I saw a link to the contest landing page early one morning while drinking my coffee. Early morning can be a receptive time where I am more apt to follow the rabbit down the hole – so I went. I saw the basic criteria and thought – “I wonder if I could fill out their application off the top of my head?” Once in a while I will give myself enough rope to “see what happens” with a killswitch at the ready.

Filling out the application became gradually more challenging but I was able to come up with a concept riffing on a stream-of-consciousness notion of pet peeves of mine. Such as static accommodations for disabilities. Modifications that make it harder for everyone else to use something, or require demolition to remove. I was also reminded of a cool concept I saw on a show called “Hack My Home.” They used a standing desk kit to hide small appliances under a kitchen counter. A lot of lateral thinking and sifting through recent stuff that caught my attention that might be relevant.
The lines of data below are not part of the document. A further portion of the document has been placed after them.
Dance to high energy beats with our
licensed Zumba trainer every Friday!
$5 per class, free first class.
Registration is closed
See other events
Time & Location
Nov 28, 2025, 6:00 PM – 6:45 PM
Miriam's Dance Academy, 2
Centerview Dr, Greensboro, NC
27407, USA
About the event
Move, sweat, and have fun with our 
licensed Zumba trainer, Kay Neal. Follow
I managed to fill out the form and submit it, and I looked at some of the other submissions (they are all accessible to entrants I guess?) and noticed that a lot of them were fairly similar. After I got an email confirmation that my entry had been received I went back and spent a little more time reading the contest details and realized I had completely missed the part about the themes. I thought “oh well, wasted a few minutes- not going to get any free stuff or possible prizes this time.”

Then I read that the submission deadline had been extended and it was possible to edit them. I loaded mine up and tweaked my idea to make it fit the theme, just in case it might recover my chances. My idea is to make a kitchen where the counters, sink and cabinets move vertically to allow use by adults, children, someone seated or in a wheelchair. So I put the kitchen in a travel trailer.

person using kitchen sink from wheelchair
The permanent solution
An adaptive kitchen for a non-camping vehicle

But after I submitted my revised entry I realized something profound had happened. Somehow my seemingly random stream of ideas had rounded a corner and I was facing my late brother-in-law Jim. Jim was a young man when I met him who suffered from a disease similar to ALS called Spinal Muscular Atrophy. The difference with SMA is that it doesn’t progress as rapidly and generally doesn’t directly kill you. A lot of what I know about disability I learned through Jim. He loved to cook, travel, and camp. He would pull himself up from his wheelchair over the stove to stir sauce. He would drive his conversion van his brother’s camp to hang out and ride around. He loved to laugh and share stories.

Build2gether staircase of development

Letting go of pre-determined agendas and just flowing with what the world puts in front of me reveals the lens that I see through. Its my grown-up version of drawing pictures of things when I was a kid. Kids don’t usually have an internal debate about what to draw. They draw what they see and what interests them.